(EXERCISE BRIEF)
The data below must be copied in full and without any change.

(Dataset rows)

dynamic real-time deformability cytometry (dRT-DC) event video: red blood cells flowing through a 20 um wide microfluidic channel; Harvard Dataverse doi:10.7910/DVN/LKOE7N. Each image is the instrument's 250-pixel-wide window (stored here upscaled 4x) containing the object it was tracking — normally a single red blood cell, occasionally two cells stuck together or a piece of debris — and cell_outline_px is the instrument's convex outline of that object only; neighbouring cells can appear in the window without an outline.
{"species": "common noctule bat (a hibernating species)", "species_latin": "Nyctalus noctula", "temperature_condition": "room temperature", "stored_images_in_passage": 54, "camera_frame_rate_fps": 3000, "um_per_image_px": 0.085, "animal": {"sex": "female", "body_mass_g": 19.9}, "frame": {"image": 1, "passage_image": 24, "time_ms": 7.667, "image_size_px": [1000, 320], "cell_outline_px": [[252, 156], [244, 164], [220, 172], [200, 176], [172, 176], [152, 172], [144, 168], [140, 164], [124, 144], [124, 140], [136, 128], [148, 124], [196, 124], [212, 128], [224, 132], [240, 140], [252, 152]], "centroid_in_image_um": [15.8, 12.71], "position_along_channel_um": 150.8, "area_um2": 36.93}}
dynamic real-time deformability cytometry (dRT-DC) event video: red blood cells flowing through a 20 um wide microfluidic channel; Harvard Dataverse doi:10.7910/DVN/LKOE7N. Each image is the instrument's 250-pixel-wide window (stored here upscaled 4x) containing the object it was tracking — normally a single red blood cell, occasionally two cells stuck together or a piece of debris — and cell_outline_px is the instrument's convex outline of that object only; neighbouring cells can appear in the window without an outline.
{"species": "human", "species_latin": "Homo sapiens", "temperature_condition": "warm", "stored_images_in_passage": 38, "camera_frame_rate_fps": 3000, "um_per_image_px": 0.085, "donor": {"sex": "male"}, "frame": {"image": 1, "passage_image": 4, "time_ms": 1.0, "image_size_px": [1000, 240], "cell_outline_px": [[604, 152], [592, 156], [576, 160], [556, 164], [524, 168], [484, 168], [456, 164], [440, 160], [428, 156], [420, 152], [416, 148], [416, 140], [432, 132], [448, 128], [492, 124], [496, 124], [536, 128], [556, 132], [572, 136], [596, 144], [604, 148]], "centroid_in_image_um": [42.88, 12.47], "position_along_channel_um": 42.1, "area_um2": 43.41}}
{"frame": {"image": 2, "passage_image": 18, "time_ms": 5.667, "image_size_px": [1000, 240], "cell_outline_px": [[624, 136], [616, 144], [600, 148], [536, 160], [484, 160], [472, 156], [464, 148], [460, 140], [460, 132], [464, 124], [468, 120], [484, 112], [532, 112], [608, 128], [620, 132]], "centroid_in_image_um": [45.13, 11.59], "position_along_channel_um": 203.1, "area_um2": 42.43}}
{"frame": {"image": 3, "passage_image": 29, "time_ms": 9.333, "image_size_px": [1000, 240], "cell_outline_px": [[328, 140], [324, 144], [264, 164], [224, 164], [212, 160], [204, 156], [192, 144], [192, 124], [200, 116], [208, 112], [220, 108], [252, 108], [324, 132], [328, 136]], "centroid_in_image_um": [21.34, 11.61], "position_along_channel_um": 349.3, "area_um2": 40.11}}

(EXERCISE RESULT)
dynamic real-time deformability cytometry (dRT-DC) event video: red blood cells flowing through a 20 um wide microfluidic channel; Harvard Dataverse doi:10.7910/DVN/LKOE7N. Each image is the instrument's 250-pixel-wide window (stored here upscaled 4x) containing the object it was tracking — normally a single red blood cell, occasionally two cells stuck together or a piece of debris — and cell_outline_px is the instrument's convex outline of that object only; neighbouring cells can appear in the window without an outline.
{"species": "common noctule bat (a hibernating species)", "species_latin": "Nyctalus noctula", "temperature_condition": "room temperature", "stored_images_in_passage": 54, "camera_frame_rate_fps": 3000, "um_per_image_px": 0.085, "animal": {"sex": "female", "body_mass_g": 19.9}, "frame": {"image": 1, "passage_image": 24, "time_ms": 7.667, "image_size_px": [1000, 320], "cell_outline_px": [[252, 156], [244, 164], [220, 172], [200, 176], [172, 176], [152, 172], [144, 168], [140, 164], [124, 144], [124, 140], [136, 128], [148, 124], [196, 124], [212, 128], [224, 132], [240, 140], [252, 152]], "centroid_in_image_um": [15.8, 12.71], "position_along_channel_um": 150.8, "area_um2": 36.93}}
dynamic real-time deformability cytometry (dRT-DC) event video: red blood cells flowing through a 20 um wide microfluidic channel; Harvard Dataverse doi:10.7910/DVN/LKOE7N. Each image is the instrument's 250-pixel-wide window (stored here upscaled 4x) containing the object it was tracking — normally a single red blood cell, occasionally two cells stuck together or a piece of debris — and cell_outline_px is the instrument's convex outline of that object only; neighbouring cells can appear in the window without an outline.
{"species": "human", "species_latin": "Homo sapiens", "temperature_condition": "warm", "stored_images_in_passage": 38, "camera_frame_rate_fps": 3000, "um_per_image_px": 0.085, "donor": {"sex": "male"}, "frame": {"image": 1, "passage_image": 4, "time_ms": 1.0, "image_size_px": [1000, 240], "cell_outline_px": [[604, 152], [592, 156], [576, 160], [556, 164], [524, 168], [484, 168], [456, 164], [440, 160], [428, 156], [420, 152], [416, 148], [416, 140], [432, 132], [448, 128], [492, 124], [496, 124], [536, 128], [556, 132], [572, 136], [596, 144], [604, 148]], "centroid_in_image_um": [42.88, 12.47], "position_along_channel_um": 42.1, "area_um2": 43.41}}
{"frame": {"image": 2, "passage_image": 18, "time_ms": 5.667, "image_size_px": [1000, 240], "cell_outline_px": [[624, 136], [616, 144], [600, 148], [536, 160], [484, 160], [472, 156], [464, 148], [460, 140], [460, 132], [464, 124], [468, 120], [484, 112], [532, 112], [608, 128], [620, 132]], "centroid_in_image_um": [45.13, 11.59], "position_along_channel_um": 203.1, "area_um2": 42.43}}
{"frame": {"image": 3, "passage_image": 29, "time_ms": 9.333, "image_size_px": [1000, 240], "cell_outline_px": [[328, 140], [324, 144], [264, 164], [224, 164], [212, 160], [204, 156], [192, 144], [192, 124], [200, 116], [208, 112], [220, 108], [252, 108], [324, 132], [328, 136]], "centroid_in_image_um": [21.34, 11.61], "position_along_channel_um": 349.3, "area_um2": 40.11}}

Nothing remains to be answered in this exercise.